To the best of our knowledge, none demonstrated the pectin’s characteristics as a chronopharmacological polymer, to date. In this study, the Eudragit-coated pectin microspheres were successfully prepared and its potential as a novel chronopharmacological polymer was investigated in vitro and in vivo. The results of the present investigation suggest that emulsion dehydration method followed by solvent evaporation method can be successfully employed to fabricate aceclofenac-loaded pectin microspheres (30–55 µm). Eudragit-coated pectin microspheres bearing aceclofenac, maintained its integrity and premature drug release in the hostile GI environment and delivered the drug in the colonic environment. The plasma concentration-time profiles clearly exhibited a prolonged effect of aceclofenac in rats.
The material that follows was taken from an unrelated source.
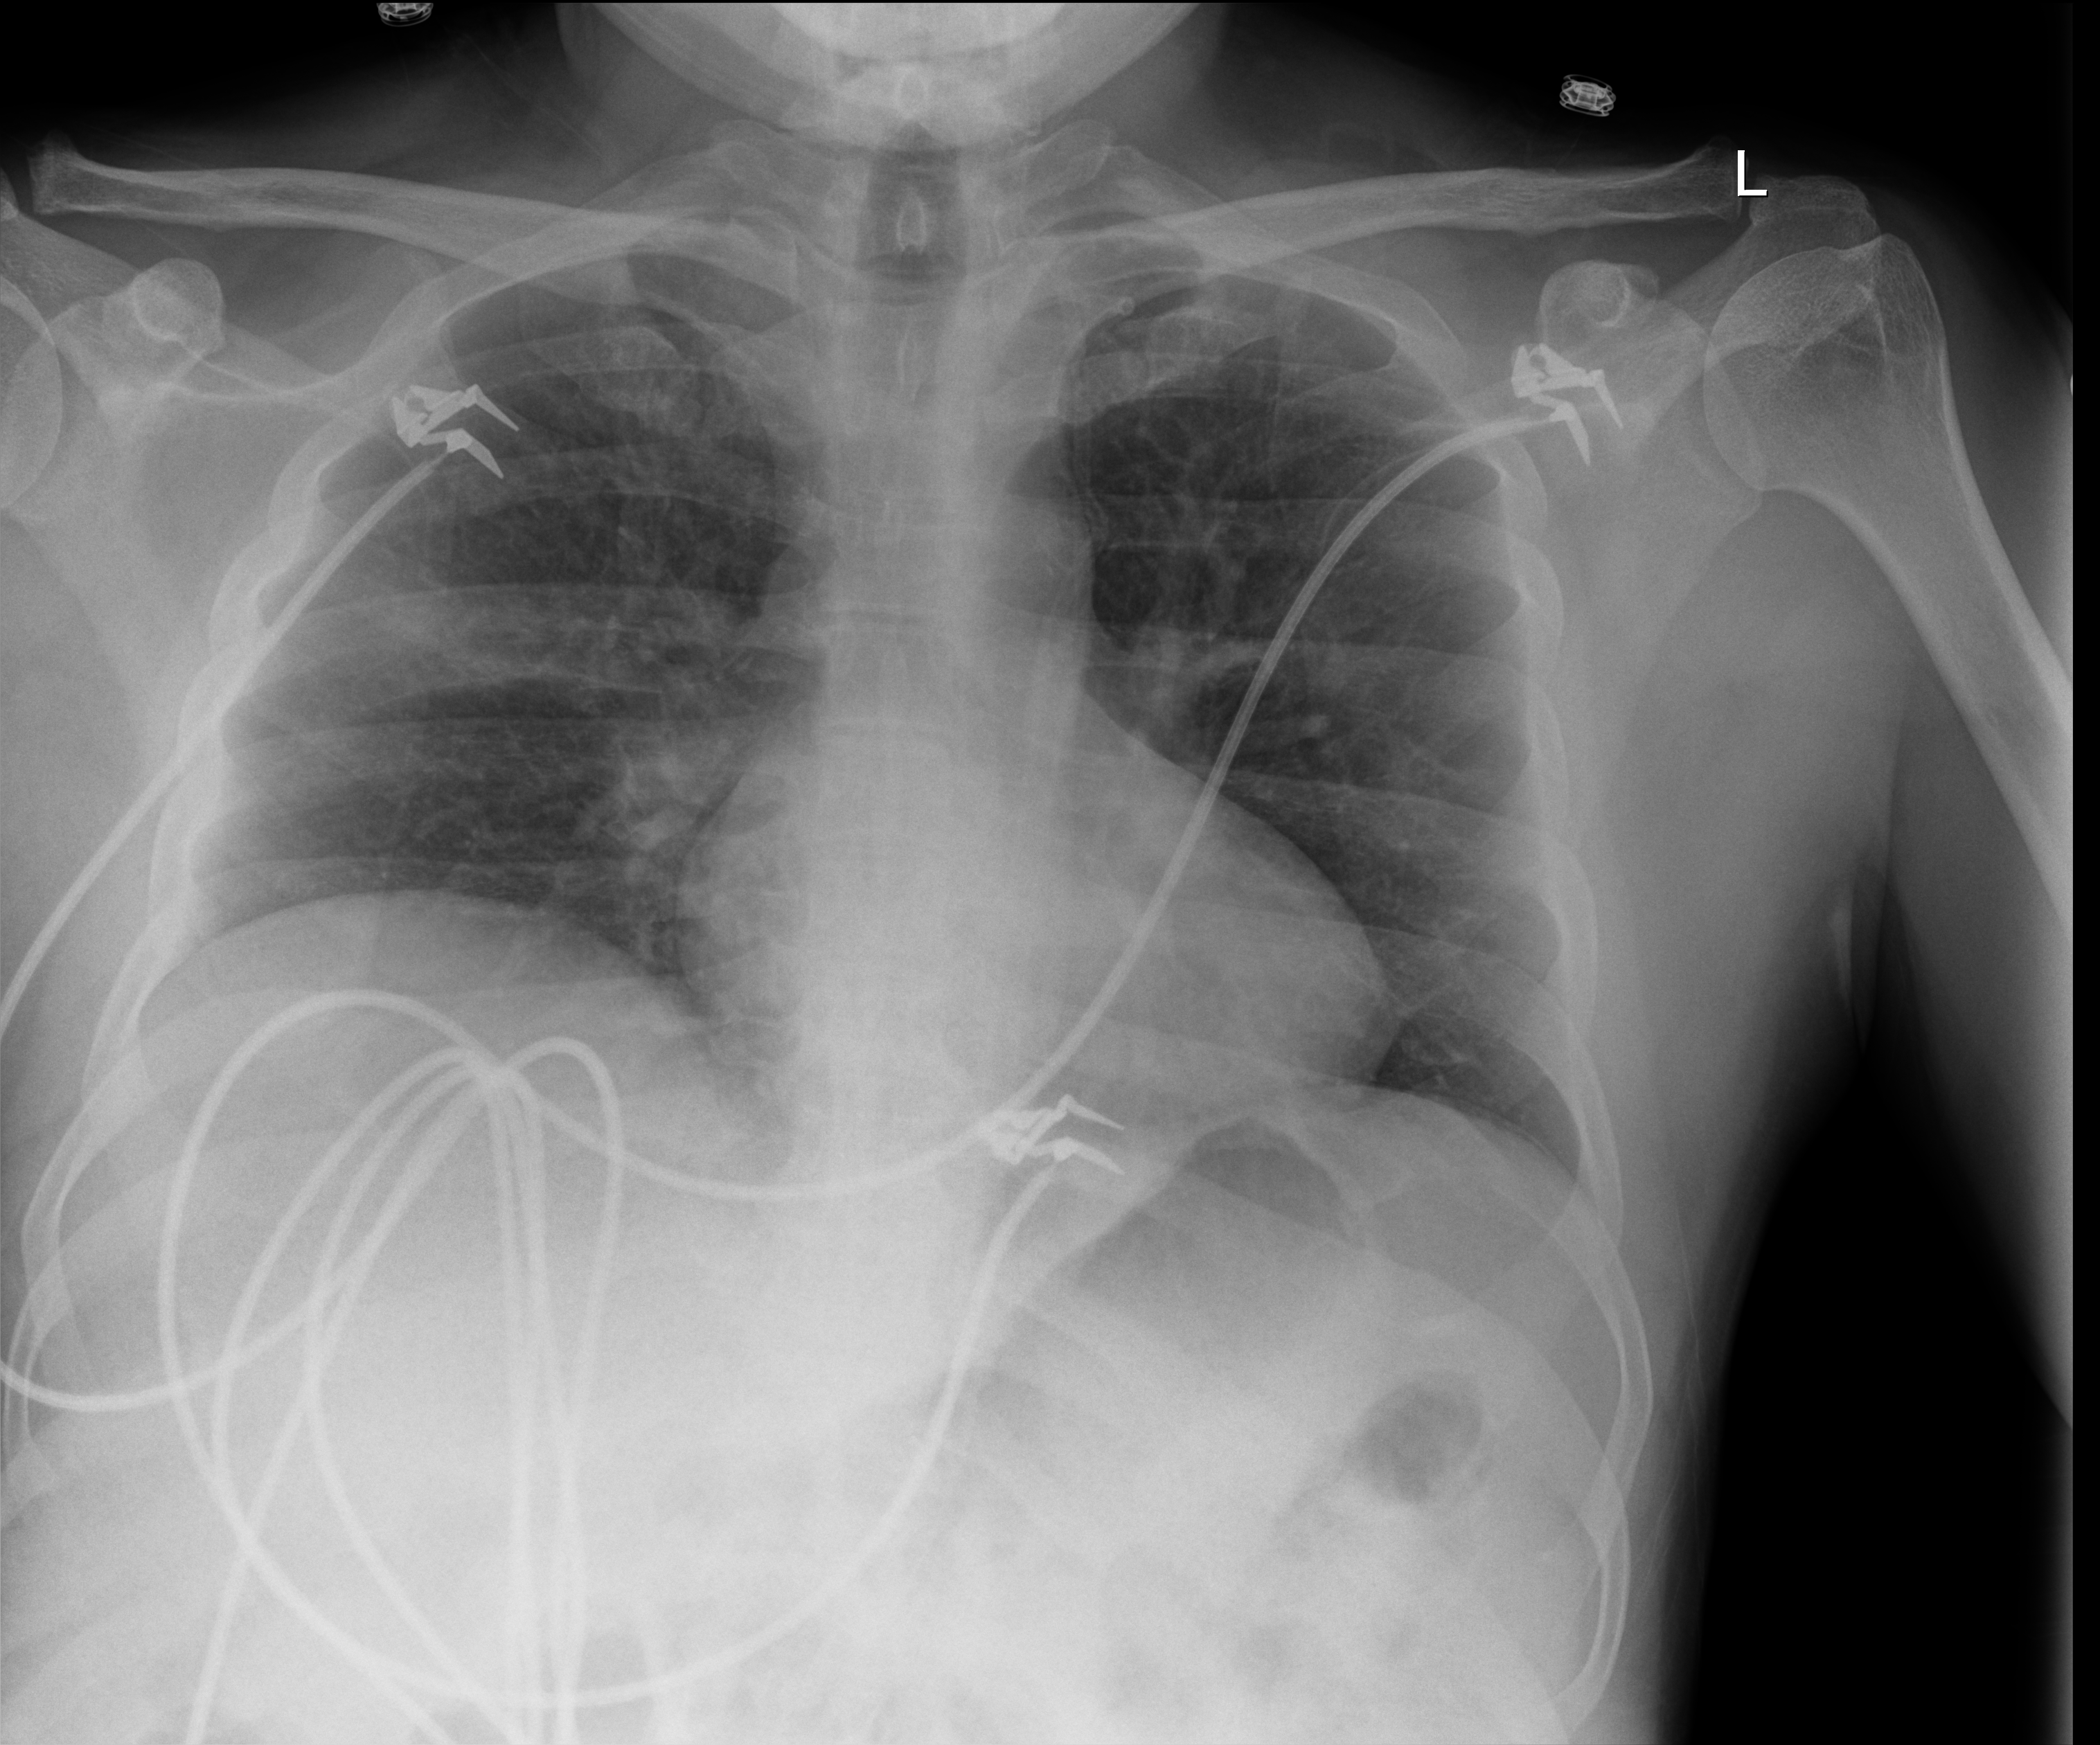
Chest X-ray, anteroposterior (AP) projection. Patient hospitalised with COVID-19, aged 18–59 years.
Hospital-stay facts (about this admission, not read from this image; timing relative to this image not recorded):
- other chronic lung disease (admission record): no
- smoking status (admission record): former
- mechanically ventilated during this hospital stay: no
The pharmacodynamic study demonstrated that the marker enzymes (ALP, AST and ALT) and enzymic antioxidants (SOD, CAT and GPx), were significantly reduced in arthritic rats after the single dose administration of drug-loaded microspheres. Therefore, it can be concluded that the Eudragit-coated pectin microspheres can be effectively utilized for the colon-specific delivery of drug in the treatment of rheumatoid arthritis.

Declaration of interest

The authors report no declarations of interest.

Acknowledgements

The authors are grateful to Dr. Anbalagan, Principal, Pydah College of Pharmacy for his guidance and useful scientific discussions during the course of the work. One of the authors appreciates the help of Indrani Ramasamy for sharing her immense knowledge and passion toward chemistry.